E-Discovery for Dummies Outline - Chapter 11 - Producing and Releasing Responsive ESI
11. PRODUCING AND RELEASING RESPONSIVE ESI
a. Producing Data Sets
i. Files with content must be produced.
ii. Privileged and confidential information must be redacted.
b. U.S. military’s production of PDF of report about the death of Nicola Capilari and the wounding of Guiliana Sgrena. [See: https://en.wikipedia.org/wiki/Giuliana_Sgrena ] with information that could be used by enemy was not properly redacted – a black highlighter tool was used in Adobe Acrobat instead of a redaction tool, and the black box was easily removed.
c. Staging Production
i. Prioritize the order in which ESI will be processed and produced on a rolling basis.
d. Native Production Motions
i. When no agreement or court order re: forms of production, can produced in manner ordinarily maintained, or a reasonably usable form.
ii. Producing reasonably accessible metadata that enables the receiving party to access, search, and display the information is mandatory unless your lawyer negotiated some sort of Get Out of Jail Free card with the opposing counsel or the court.
iii. United States v. O’Keefe production of ESI as PDFs or TIFFs will suffice, unless defendants can show formats are not reasonably usable and the native format with the accompanying metadata meet the criteria of reasonably usable whereas the PDF or TIFF formats do not.
e. Redacting Prior to Disclosure
i. AP report showed that hearing transcript discussing Facebook’s confidential settlement of ConnectU suit contained redacted portions which could be revealed.
ii. Automatic software can search for text strings to redact.
iii. SCO Group complaint against DaimlerChrysler for violation of its Unix software agreement included the document modification history, which showed that SCO originally planned to use the Bank of America for copy infringement.

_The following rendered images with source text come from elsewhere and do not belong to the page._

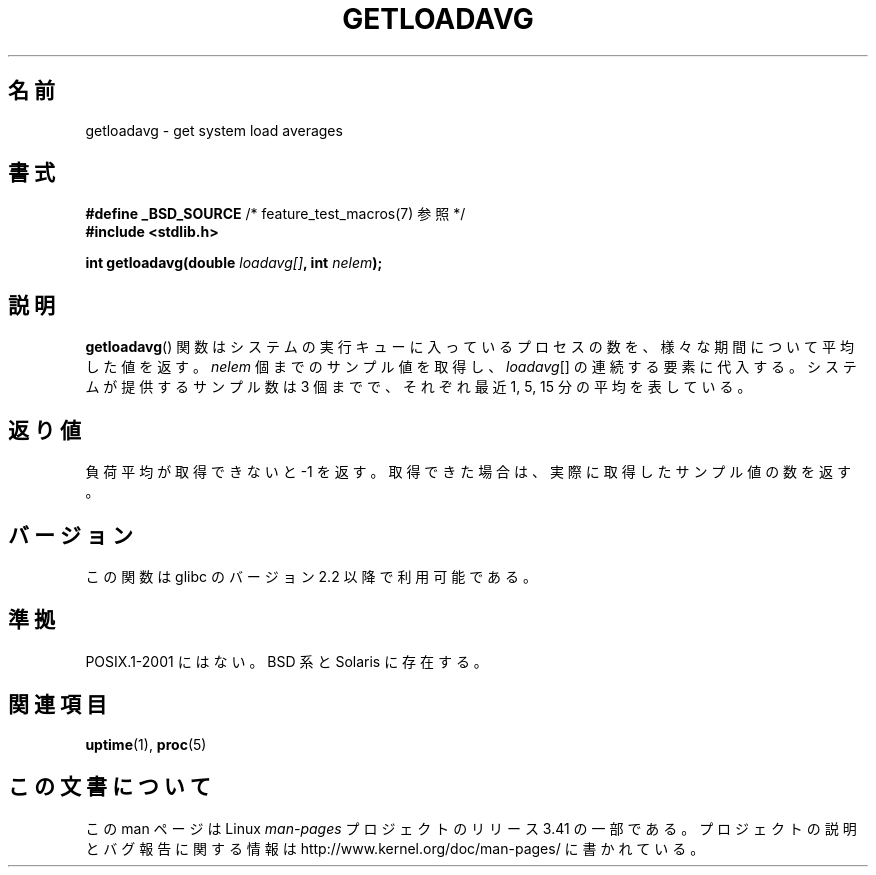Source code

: .\" Copyright (c) 1989, 1991, 1993
.\"	The Regents of the University of California.  All rights reserved.
.\"
.\" Redistribution and use in source and binary forms, with or without
.\" modification, are permitted provided that the following conditions
.\" are met:
.\" 1. Redistributions of source code must retain the above copyright
.\"    notice, this list of conditions and the following disclaimer.
.\" 2. Redistributions in binary form must reproduce the above copyright
.\"    notice, this list of conditions and the following disclaimer in the
.\"    documentation and/or other materials provided with the distribution.
.\" 3. Neither the name of the University nor the names of its contributors
.\"    may be used to endorse or promote products derived from this software
.\"    without specific prior written permission.
.\"
.\" THIS SOFTWARE IS PROVIDED BY THE REGENTS AND CONTRIBUTORS ``AS IS'' AND
.\" ANY EXPRESS OR IMPLIED WARRANTIES, INCLUDING, BUT NOT LIMITED TO, THE
.\" IMPLIED WARRANTIES OF MERCHANTABILITY AND FITNESS FOR A PARTICULAR PURPOSE
.\" ARE DISCLAIMED.  IN NO EVENT SHALL THE REGENTS OR CONTRIBUTORS BE LIABLE
.\" FOR ANY DIRECT, INDIRECT, INCIDENTAL, SPECIAL, EXEMPLARY, OR CONSEQUENTIAL
.\" DAMAGES (INCLUDING, BUT NOT LIMITED TO, PROCUREMENT OF SUBSTITUTE GOODS
.\" OR SERVICES; LOSS OF USE, DATA, OR PROFITS; OR BUSINESS INTERRUPTION)
.\" HOWEVER CAUSED AND ON ANY THEORY OF LIABILITY, WHETHER IN CONTRACT, STRICT
.\" LIABILITY, OR TORT (INCLUDING NEGLIGENCE OR OTHERWISE) ARISING IN ANY WAY
.\" OUT OF THE USE OF THIS SOFTWARE, EVEN IF ADVISED OF THE POSSIBILITY OF
.\" SUCH DAMAGE.
.\"
.\"     @(#)getloadavg.3	8.1 (Berkeley) 6/4/93
.\"
.\" 2007-12-08, mtk, Converted from mdoc to man macros
.\"
.\"*******************************************************************
.\"
.\" This file was generated with po4a. Translate the source file.
.\"
.\"*******************************************************************
.TH GETLOADAVG 3 2007\-12\-08 Linux "Linux Programmer's Manual"
.SH 名前
getloadavg \- get system load averages
.SH 書式
.nf
\fB#define _BSD_SOURCE\fP         /* feature_test_macros(7) 参照 */
\fB#include <stdlib.h>\fP
.sp
\fBint getloadavg(double \fP\fIloadavg[]\fP\fB, int \fP\fInelem\fP\fB);\fP
.fi
.SH 説明
\fBgetloadavg\fP()  関数はシステムの実行キューに入っているプロセスの数を、 様々な期間について平均した値を返す。 \fInelem\fP
個までのサンプル値を取得し、 \fIloadavg\fP[] の連続する要素に代入する。 システムが提供するサンプル数は 3 個までで、 それぞれ最近 1,
5, 15 分の平均を表している。
.SH 返り値
.\" .SH HISTORY
.\" The
.\" BR getloadavg ()
.\" function appeared in
.\" 4.3BSD Reno .
負荷平均が取得できないと \-1 を返す。 取得できた場合は、実際に取得したサンプル値の数を返す。
.SH バージョン
この関数は glibc のバージョン 2.2 以降で利用可能である。
.SH 準拠
.\" mdoc seems to have a bug - there must be no newline here
POSIX.1\-2001 にはない。 BSD 系と Solaris に存在する。
.SH 関連項目
\fBuptime\fP(1), \fBproc\fP(5)
.SH この文書について
この man ページは Linux \fIman\-pages\fP プロジェクトのリリース 3.41 の一部
である。プロジェクトの説明とバグ報告に関する情報は
http://www.kernel.org/doc/man\-pages/ に書かれている。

iv. See the NSA’s recommendations for proper redaction technique at: https://www.nsa.gov/ia/_files/support/i733-028r-2008.pdf
f. Production History Log EDRM Specifications:
i. Date sent
ii. Sent to whom, with full contact info.
iii. Means by which it was sent with tracking info.
iv. Description of media sent, including a copy of the label.
v. Components produced
1. Images.
2. Searchable Text.
3. Native Files
4. Load Files
5. Extracted metadata
vi. Document IDs
vii. Location of copy of the data that was sent.
viii. Document Request which is being responded to.
ix. Comments.
g. Chain of Custody
i. Tracks how ESI is gathered, analyzed, and preserved for production.
1. Which files were opened.
2. Searches run,
3. Time and date of each step.
4. Description of forensic acquisition methodology used.
ii. Enhancing credibility before a judge , particularly against an allegation of tampering.
iii. File-level Chain of Custody – validate what happened to a file prior to its admission in a case.
h. Keeping Metadata Intact
i. Forms are agreed to at the meet-and-confer session
1. Native file with metadata intact
a. Load files
b. Extracted metadata
c. Searchable text
d. eXtensible markup language XML
i. reduces cost of moving data between programs.
ii. Minimizes errors.
iii. Cuts cycle times for production and delivery of ESI.
iv. Minimizes e-discovery disputes because of its adaptable load file format.
2. Near Native – another searchable format.
3. Near Paper – images files.
4. Hard Copy
ii. White v. Graceland College Center for Professional Development & Lifelong Learning (2009) – sent dates of emails differed from created dates of the attachments; native file production ordered of emails from both recipients and senders.